10 Basic Practices for Sustainable Landscaping that Anyone Can Adopt 

How to bring reduce/reuse/recycle into the landscape:

  1. Use a mulching lawnmower.  The grass clippings left on top of the lawn reduce waste in the landfill. These clippings are reused in a productive way because as they break down, they provide added nutrients for the lawn.
  2. Prevention will always be the best cure – for plants as well as people. Keeping turf, trees, shrubs and perennials well maintained will sustain their vigor longer and require fewer treatments with fungicides or other products. Healthy grass, for example, is less prone to have weeds and properly pruned trees are less susceptible to storm damage, insects and disease.
  3. Re-use materials when renovating the landscape.
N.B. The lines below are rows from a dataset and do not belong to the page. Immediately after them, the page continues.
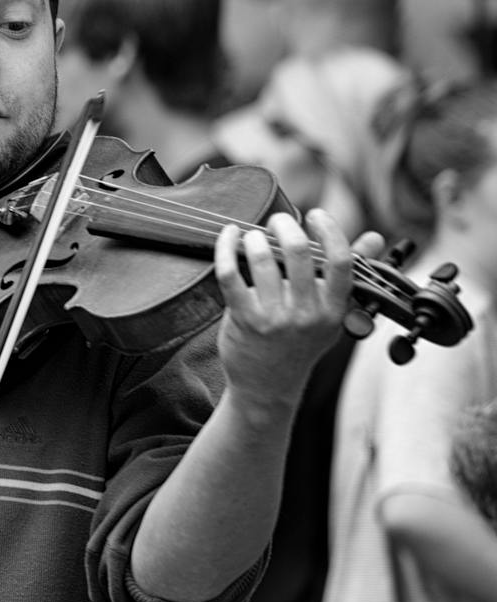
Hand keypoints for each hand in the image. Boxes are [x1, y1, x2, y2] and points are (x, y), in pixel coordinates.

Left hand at [213, 209, 367, 418]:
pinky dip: (226, 248)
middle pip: (299, 253)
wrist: (268, 386)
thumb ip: (349, 275)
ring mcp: (275, 318)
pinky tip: (229, 236)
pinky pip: (230, 274)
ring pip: (262, 260)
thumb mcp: (331, 314)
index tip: (315, 215)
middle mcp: (308, 314)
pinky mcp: (244, 320)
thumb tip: (375, 238)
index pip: (341, 262)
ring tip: (252, 234)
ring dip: (254, 237)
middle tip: (277, 220)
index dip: (329, 230)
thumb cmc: (300, 343)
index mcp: (335, 309)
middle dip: (285, 225)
Edging, pavers, bricks and other materials can be reused and repurposed on site during landscape renovations. Recycle unusable debris by chipping, composting or sending it to a firm that recycles the waste.
  4. Protect/preserve plants you already have during landscape renovations. If you are redoing all or part of your yard, be sure to protect existing trees and shrubs that are still in good condition during the construction process. Special steps need to be taken to protect tree roots, in particular. Relocate healthy shrubs and perennials to new locations in the yard.
  5. Design for sustainability. This “game plan” starts the sustainable process so it can stay on track – whether it’s for a new landscape or renewing areas in an existing yard. Protecting plants from damaging exposures and locating others where they shade buildings are just two reasons why having a sustainable landscape design is important.
  6. Water plants with a water-efficient irrigation system that incorporates the latest water-saving technology. For existing systems, upgrade inefficient sprinklers to drip lines and convert others to micro sprays based on plant needs. This reduces water use and cost. Rain shut-off devices and timers that use weather data are other must-haves.
  7. Place plants knowing that less is more in the long term. Spacing plants based on the area they will need when they are more mature avoids overcrowding that is also more expensive and can also be wasteful.
  8. Use local materials whenever possible. This reduces energy use, pollution and more.
  9. Make low-water plants the priority and group them according to their water needs to avoid over- or under-watering.

10. Test the soil and amend it accordingly. Remember that the life of the plant is in the roots and starts in the soil. Good soil grows good plants.